Radosław Sikorski buduje Służbę Ochrony i Kontaktu, czyli nową służbę specjalną. Taką informację opublikował dzisiaj "Dziennik Gazeta Prawna". Poseł Marek Opioła (PiS) zdążył nawet stwierdzić, że "polscy dyplomaci będą inwigilowani". MSZ zapewnia jednak, że SOiK nie będzie żadną służbą specjalną. – Będzie to zwykła służba ochrony, także z funkcjami recepcyjnymi – zapewnił na Twitterze rzecznik MSZ Marcin Wojciechowski.
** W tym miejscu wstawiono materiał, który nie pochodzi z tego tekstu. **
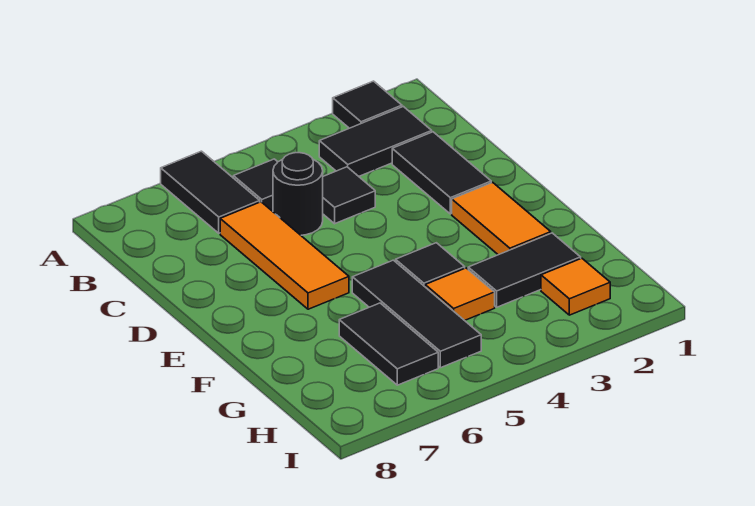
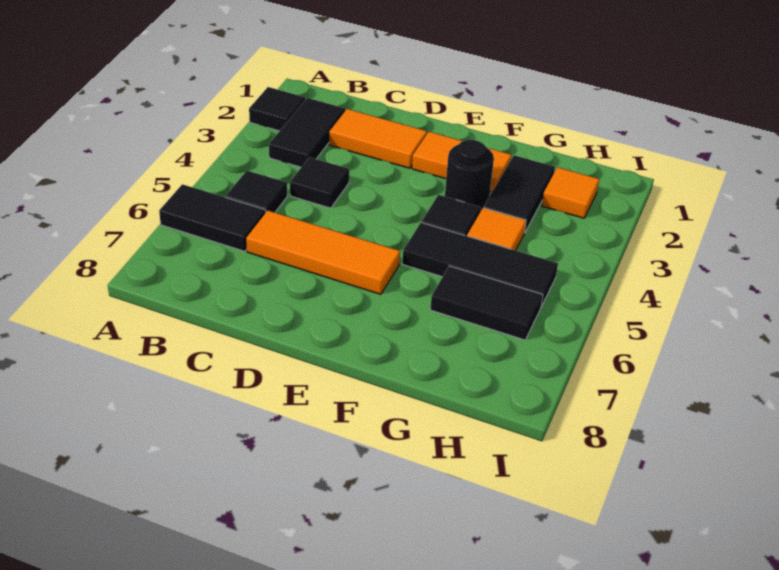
black tile C2:D2 level 1 -> orange tile C2:D2 level 1
black round brick C5 level 1 -> black round brick F3 level 1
Ministerstwo Spraw Zagranicznych, dostosowując się do decyzji MSW ograniczającej ochronę placówek dyplomatycznych przez BOR, zdecydowało się powołać Służbę Ochrony i Kontaktu tzn. służbę, której zadaniem będzie ochrona placówek, ale również zapewnienie pierwszego kontaktu z interesantami z zewnątrz, w tym funkcji recepcyjnych.
Służba Ochrony i Kontaktu nie będzie służbą mundurową czy specjalną lecz służbą ochrony, co oznacza, że jej pracownicy nie będą funkcjonariuszami, ale pracownikami z dodatkowymi uprawnieniami. Na realizację tych zadań MSZ otrzymał z budżetu państwa po przesunięciu z działu sprawy wewnętrzne kwotę 5 mln PLN. Służba Ochrony i Kontaktu będzie głównie ochraniać placówki o średniej kategorii bezpieczeństwa a jej pracownicy będą mieli prawo do stosowania środków przymusu bezpośredniego.
Wniosek o prawo użycia środków przymusu bezpośredniego wynika ze specyfiki ich zadań. Funkcjonowanie SOiK w ramach MSZ umożliwi również bardziej elastyczne reagowanie na zmieniające się potrzeby w zakresie bezpieczeństwa placówek. Pracownicy SOiK są pracownikami MSZ zatrudnionymi na ogólnych zasadach. Zgodnie z wyrokiem Trybunału Konstytucyjnego uprawomocnienie do stosowania środków przymusu bezpośredniego musi być uregulowane na poziomie ustawy, stąd inicjatywa wprowadzenia takich zapisów do projektu nowelizacji ustawy o służbie zagranicznej.
Mamy nadzieję, że redakcja "Dziennika Gazety Prawnej" w przyszłości przygotowując materiały prasowe będzie rzetelniej informowała swoich czytelników o działaniach realizowanych przez resort oraz weryfikowała u źródła nieoficjalne informacje. Prosimy o sprostowanie nieprawdziwych informacji, które ukazały się w tekście oraz powstrzymanie się od spekulacji opartych na niesprawdzonych źródłach.